----- Reading text -----

The message queue partitions each batch of points based off series keys and then
replicates each partition across other physical nodes in the message queue.
- **Storage tier:** all data in the underlying storage tier is replicated across
two availability zones in a cloud region.
## Backup processes
InfluxDB Cloud backs up all data in the following way:
- [Backup on write](#backup-on-write)
- [Backup after compaction](#backup-after-compaction)
### Backup on write
All inbound write requests to InfluxDB Cloud are added to a durable message queue.
The message queue does the following:
1. Caches the [line protocol](/influxdb/cloud/reference/glossary/#line-protocol)
of each write request.
2. Writes data to the storage tier.
3. Routinely persists cached line protocol to object storage as an out-of-band backup.
Message queue backups provide raw line protocol that can be used to recover from
catastrophic failure in the storage tier or an accidental deletion.
The durability of the message queue is 96 hours, meaning InfluxDB Cloud can sustain
a failure of its underlying storage tier or object storage services for up to 96 hours
without any data loss.
To minimize potential data loss due to defects introduced in the InfluxDB Cloud service,
we minimize the code used between the data ingest and backup processes.
### Backup after compaction
The InfluxDB storage engine compresses data over time in a process known as
[compaction](/influxdb/cloud/reference/glossary/#compaction).
When each compaction cycle completes, InfluxDB Cloud stores compressed
[TSM](/influxdb/cloud/reference/glossary/#tsm-time-structured-merge-tree) files
in object storage.

----- Dataset entries -----

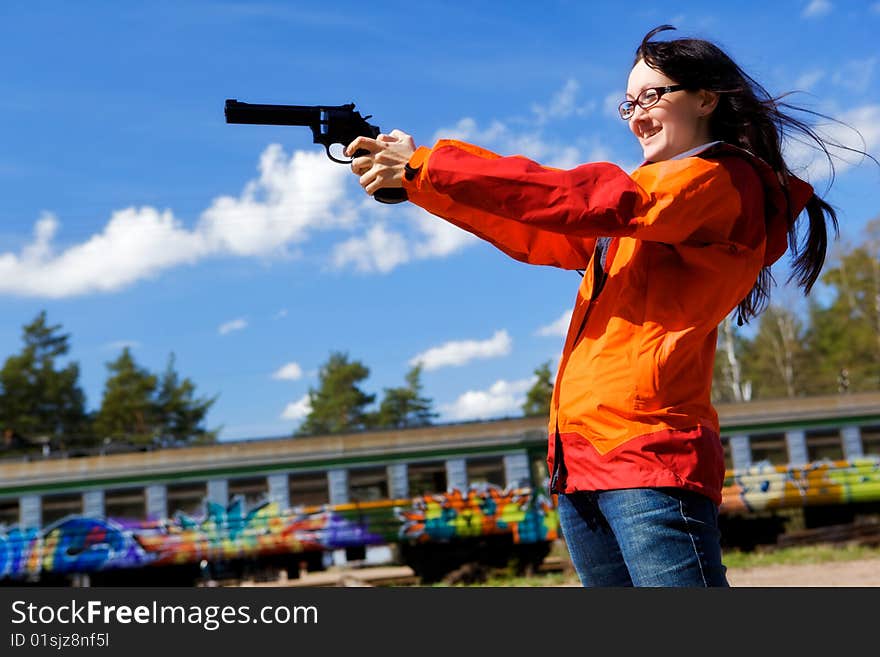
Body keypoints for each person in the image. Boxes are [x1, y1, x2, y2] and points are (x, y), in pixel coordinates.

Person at [344, 26, 849, 586]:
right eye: (629, 103)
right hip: (583, 462)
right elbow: (540, 231)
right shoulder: (651, 211)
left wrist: (431, 163)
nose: (637, 115)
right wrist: (420, 183)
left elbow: (587, 199)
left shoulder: (718, 181)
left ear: (707, 99)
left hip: (648, 458)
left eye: (652, 96)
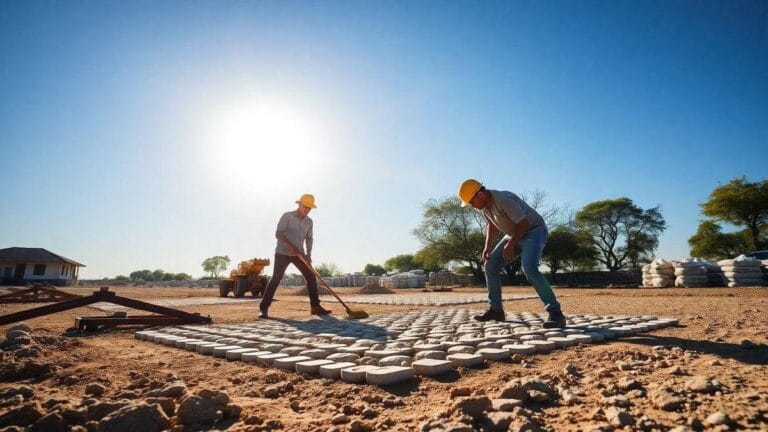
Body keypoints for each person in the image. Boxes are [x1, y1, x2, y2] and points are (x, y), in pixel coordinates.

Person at [458, 179, 566, 328]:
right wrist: (487, 246)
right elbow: (491, 225)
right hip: (513, 234)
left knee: (529, 269)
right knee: (490, 265)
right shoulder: (483, 208)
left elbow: (524, 224)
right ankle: (496, 310)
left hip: (533, 231)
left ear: (480, 194)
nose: (471, 206)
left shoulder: (503, 199)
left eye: (471, 202)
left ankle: (556, 313)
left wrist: (511, 243)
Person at [258, 194, 332, 319]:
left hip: (299, 254)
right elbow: (278, 234)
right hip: (282, 252)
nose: (307, 210)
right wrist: (291, 246)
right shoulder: (287, 216)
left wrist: (308, 254)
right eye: (305, 207)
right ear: (299, 204)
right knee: (276, 277)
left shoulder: (309, 222)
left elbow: (309, 239)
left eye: (309, 208)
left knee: (311, 276)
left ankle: (315, 307)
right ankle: (263, 308)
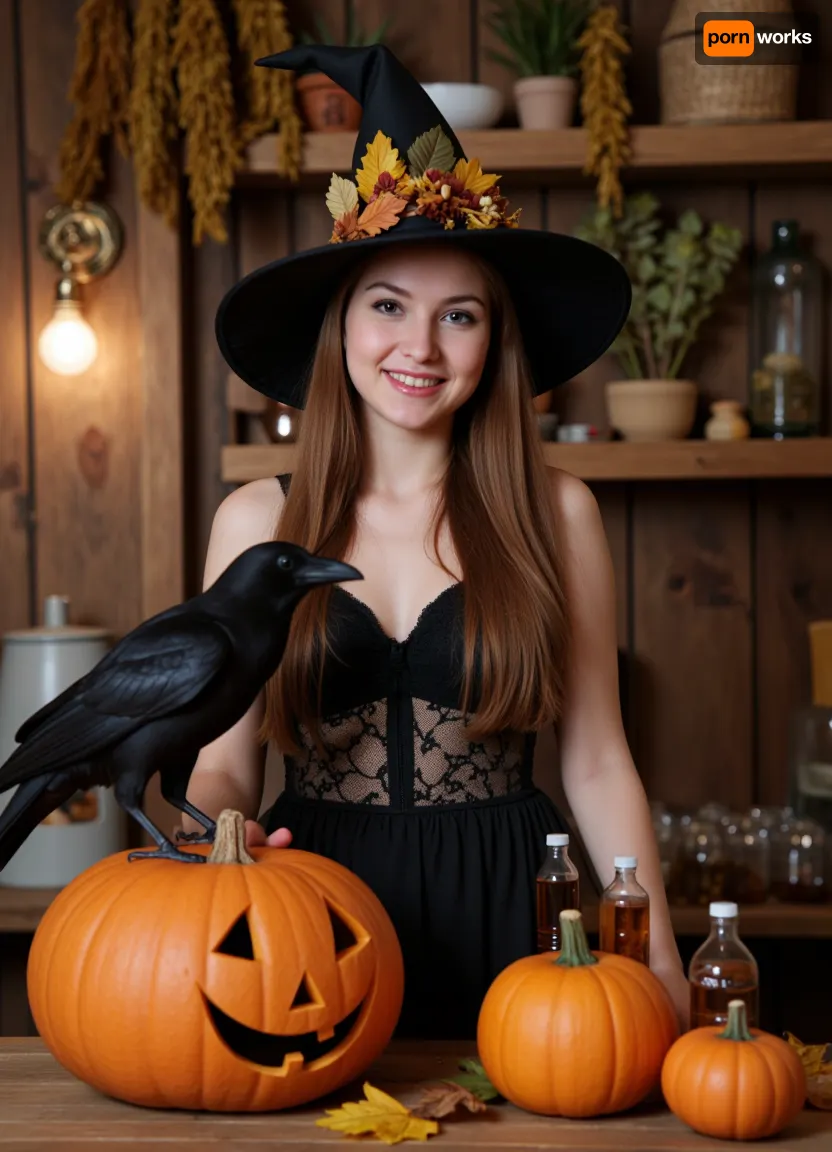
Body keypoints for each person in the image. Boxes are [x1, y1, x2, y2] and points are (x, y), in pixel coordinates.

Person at [183, 43, 690, 1038]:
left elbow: (595, 760)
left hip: (521, 916)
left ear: (494, 344)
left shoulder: (558, 512)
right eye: (387, 306)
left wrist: (657, 952)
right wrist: (219, 834)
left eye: (458, 316)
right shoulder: (258, 521)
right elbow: (223, 760)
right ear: (340, 329)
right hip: (311, 920)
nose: (418, 349)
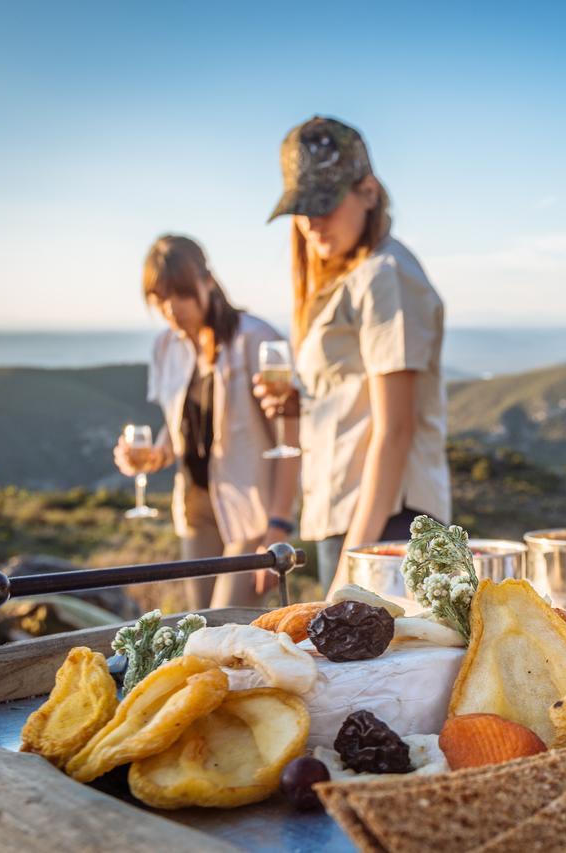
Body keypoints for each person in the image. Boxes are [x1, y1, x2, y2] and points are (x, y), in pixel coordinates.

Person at [257, 116, 451, 594]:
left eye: (323, 203)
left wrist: (354, 566)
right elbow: (355, 399)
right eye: (301, 208)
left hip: (384, 523)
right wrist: (301, 406)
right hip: (350, 511)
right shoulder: (355, 275)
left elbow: (395, 429)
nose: (311, 222)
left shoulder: (386, 275)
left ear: (368, 191)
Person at [114, 235, 301, 609]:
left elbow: (291, 436)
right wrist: (150, 456)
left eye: (180, 293)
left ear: (208, 281)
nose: (170, 308)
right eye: (158, 297)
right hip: (195, 508)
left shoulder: (254, 338)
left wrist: (278, 526)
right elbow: (180, 428)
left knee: (228, 624)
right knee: (198, 625)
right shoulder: (166, 347)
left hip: (250, 515)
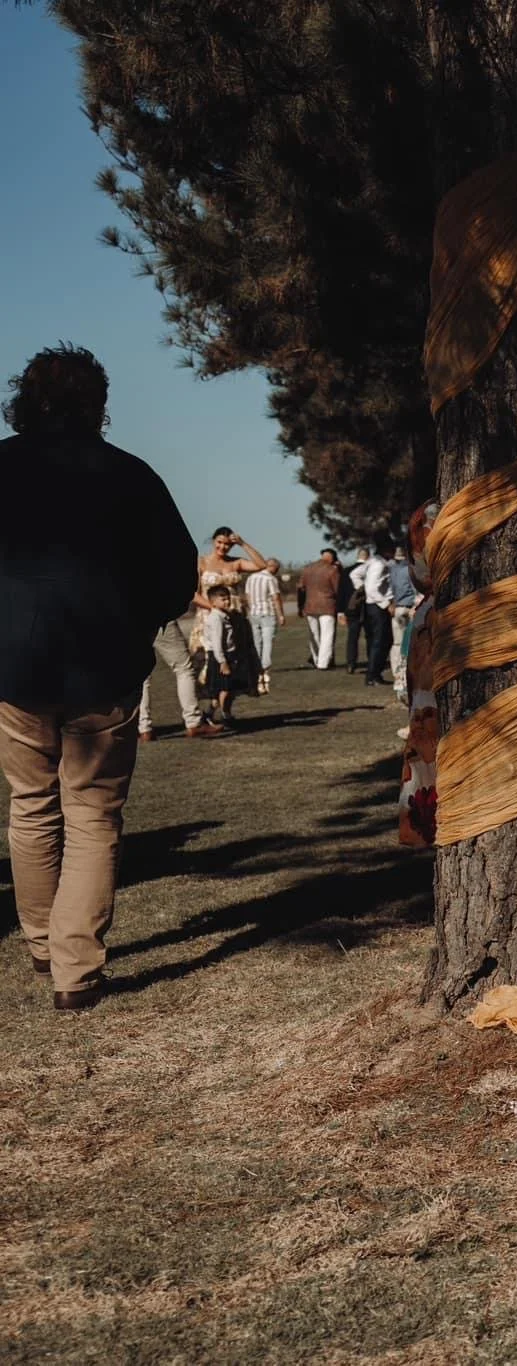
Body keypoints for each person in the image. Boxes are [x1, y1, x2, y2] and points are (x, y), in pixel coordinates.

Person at [0, 344, 197, 1008]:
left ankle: (39, 942)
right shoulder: (131, 475)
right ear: (98, 405)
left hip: (15, 668)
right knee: (91, 815)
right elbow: (176, 576)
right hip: (102, 668)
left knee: (30, 804)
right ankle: (74, 968)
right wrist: (131, 619)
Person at [398, 501, 441, 844]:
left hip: (430, 623)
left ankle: (429, 821)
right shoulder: (432, 515)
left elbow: (418, 572)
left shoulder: (425, 514)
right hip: (437, 627)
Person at [196, 583, 259, 726]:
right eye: (222, 599)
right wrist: (222, 662)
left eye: (227, 599)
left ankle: (211, 714)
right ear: (212, 602)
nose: (227, 602)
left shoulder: (224, 616)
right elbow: (217, 643)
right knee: (224, 688)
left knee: (226, 689)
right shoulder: (216, 619)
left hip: (228, 655)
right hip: (221, 657)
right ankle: (223, 714)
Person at [299, 547, 344, 669]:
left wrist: (300, 606)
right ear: (332, 558)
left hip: (309, 605)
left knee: (313, 635)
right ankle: (323, 663)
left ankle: (316, 658)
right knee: (327, 635)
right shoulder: (332, 570)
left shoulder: (307, 569)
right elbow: (338, 589)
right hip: (327, 605)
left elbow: (301, 588)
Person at [360, 537, 396, 688]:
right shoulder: (378, 564)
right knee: (379, 642)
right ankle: (372, 675)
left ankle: (377, 673)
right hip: (377, 606)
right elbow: (371, 588)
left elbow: (356, 574)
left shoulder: (373, 562)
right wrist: (386, 603)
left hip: (376, 605)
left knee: (385, 641)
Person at [245, 556, 284, 695]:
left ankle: (257, 673)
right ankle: (265, 672)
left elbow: (248, 596)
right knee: (267, 644)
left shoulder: (251, 578)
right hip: (268, 613)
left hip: (254, 613)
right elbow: (275, 598)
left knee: (256, 644)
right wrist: (280, 615)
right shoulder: (271, 579)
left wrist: (251, 609)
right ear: (273, 567)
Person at [388, 545, 419, 700]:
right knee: (409, 644)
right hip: (410, 608)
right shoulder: (411, 570)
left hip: (398, 608)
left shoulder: (393, 570)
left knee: (398, 643)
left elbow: (391, 589)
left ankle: (397, 674)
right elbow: (416, 590)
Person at [344, 547, 370, 671]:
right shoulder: (371, 569)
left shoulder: (346, 570)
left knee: (352, 637)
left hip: (352, 608)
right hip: (369, 606)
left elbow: (341, 593)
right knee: (371, 636)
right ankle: (372, 660)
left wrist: (340, 611)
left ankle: (351, 662)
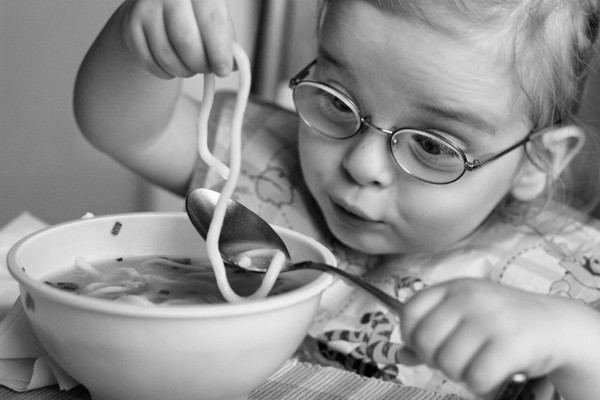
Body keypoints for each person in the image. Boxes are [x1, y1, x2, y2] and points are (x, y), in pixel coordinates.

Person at [73, 0, 600, 399]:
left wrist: (575, 342)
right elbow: (126, 128)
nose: (362, 165)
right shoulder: (265, 161)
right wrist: (139, 39)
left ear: (537, 162)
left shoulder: (564, 280)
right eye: (336, 101)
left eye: (434, 146)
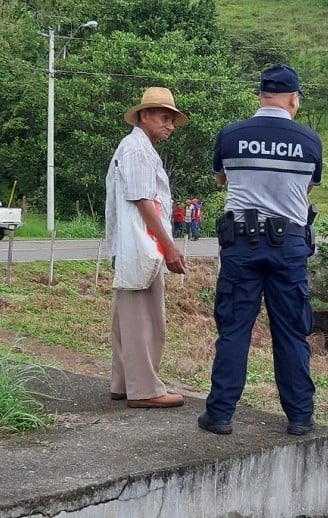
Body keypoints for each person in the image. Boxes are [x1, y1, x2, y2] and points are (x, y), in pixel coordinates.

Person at [199, 64, 323, 436]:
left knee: (235, 330)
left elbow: (223, 179)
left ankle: (220, 414)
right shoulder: (309, 141)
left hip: (240, 244)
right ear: (293, 98)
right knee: (290, 332)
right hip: (289, 247)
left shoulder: (231, 134)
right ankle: (300, 416)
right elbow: (307, 189)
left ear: (261, 96)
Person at [105, 87, 188, 409]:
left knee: (128, 317)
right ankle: (144, 389)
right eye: (164, 117)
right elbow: (143, 200)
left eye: (172, 119)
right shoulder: (137, 149)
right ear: (144, 115)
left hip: (134, 246)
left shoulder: (136, 147)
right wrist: (169, 248)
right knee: (145, 319)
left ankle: (124, 382)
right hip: (141, 245)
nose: (169, 125)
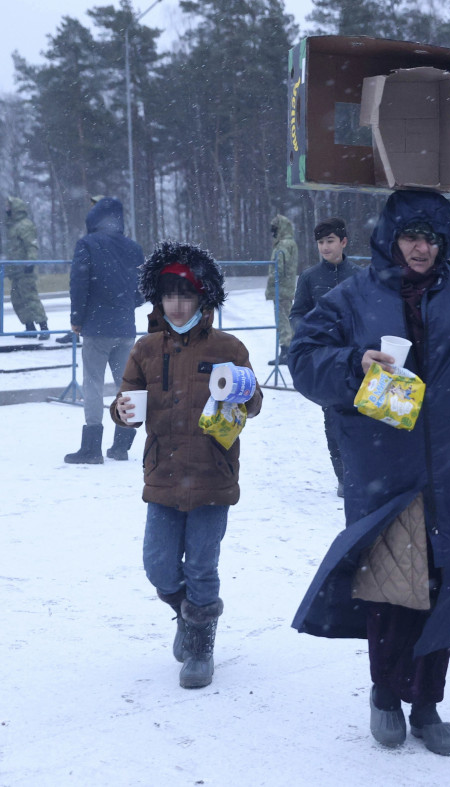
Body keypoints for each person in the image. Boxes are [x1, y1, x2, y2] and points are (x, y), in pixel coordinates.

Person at [288, 159, 450, 756]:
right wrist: (354, 366)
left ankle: (427, 704)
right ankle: (384, 695)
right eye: (410, 236)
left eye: (431, 237)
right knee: (392, 589)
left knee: (448, 584)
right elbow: (303, 359)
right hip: (386, 468)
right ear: (389, 238)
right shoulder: (352, 295)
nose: (421, 249)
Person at [110, 241, 263, 689]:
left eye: (186, 295)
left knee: (201, 565)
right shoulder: (144, 349)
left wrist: (241, 391)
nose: (176, 305)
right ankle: (188, 614)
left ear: (204, 298)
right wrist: (120, 412)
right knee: (158, 565)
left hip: (213, 474)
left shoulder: (228, 346)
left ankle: (200, 646)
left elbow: (254, 404)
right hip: (162, 474)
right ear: (157, 298)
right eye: (168, 295)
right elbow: (124, 401)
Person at [63, 197, 146, 464]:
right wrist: (125, 306)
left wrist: (78, 318)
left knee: (93, 384)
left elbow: (79, 283)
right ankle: (121, 447)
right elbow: (143, 289)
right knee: (126, 386)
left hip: (97, 328)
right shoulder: (133, 248)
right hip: (125, 327)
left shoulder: (87, 244)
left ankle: (91, 449)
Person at [290, 216, 361, 497]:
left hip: (357, 358)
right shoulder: (309, 278)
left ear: (343, 242)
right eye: (320, 242)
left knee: (362, 415)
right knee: (332, 417)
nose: (324, 247)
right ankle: (344, 477)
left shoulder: (359, 275)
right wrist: (308, 332)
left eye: (330, 241)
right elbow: (297, 313)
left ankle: (364, 473)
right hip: (326, 361)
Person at [4, 196, 49, 340]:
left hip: (25, 270)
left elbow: (31, 245)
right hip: (16, 271)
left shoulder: (24, 225)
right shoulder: (12, 226)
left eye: (9, 206)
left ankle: (44, 328)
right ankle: (30, 328)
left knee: (30, 298)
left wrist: (31, 262)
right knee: (17, 299)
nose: (7, 208)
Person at [266, 213, 299, 366]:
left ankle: (286, 351)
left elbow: (278, 267)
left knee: (282, 320)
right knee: (287, 317)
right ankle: (289, 351)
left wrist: (272, 282)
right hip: (287, 286)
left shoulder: (283, 245)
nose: (272, 232)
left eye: (274, 229)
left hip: (281, 288)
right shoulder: (290, 243)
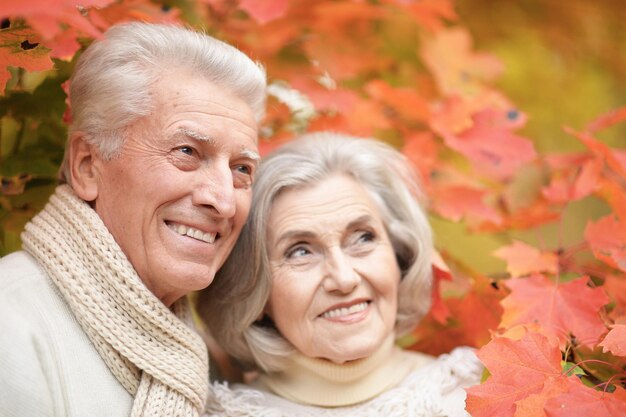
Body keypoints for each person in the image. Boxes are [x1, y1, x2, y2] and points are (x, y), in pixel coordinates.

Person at [0, 22, 266, 417]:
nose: (224, 200)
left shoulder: (187, 351)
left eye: (242, 169)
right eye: (187, 152)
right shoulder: (12, 326)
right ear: (87, 166)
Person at [197, 132, 483, 416]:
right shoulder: (218, 412)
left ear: (399, 256)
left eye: (363, 238)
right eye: (300, 252)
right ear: (254, 291)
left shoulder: (477, 392)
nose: (345, 279)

-----

What you need to do |
In the InfluxDB Cloud backup text, what does the message queue routinely persist to object storage?

Result for this task |
Cached line protocol, as an out-of-band backup.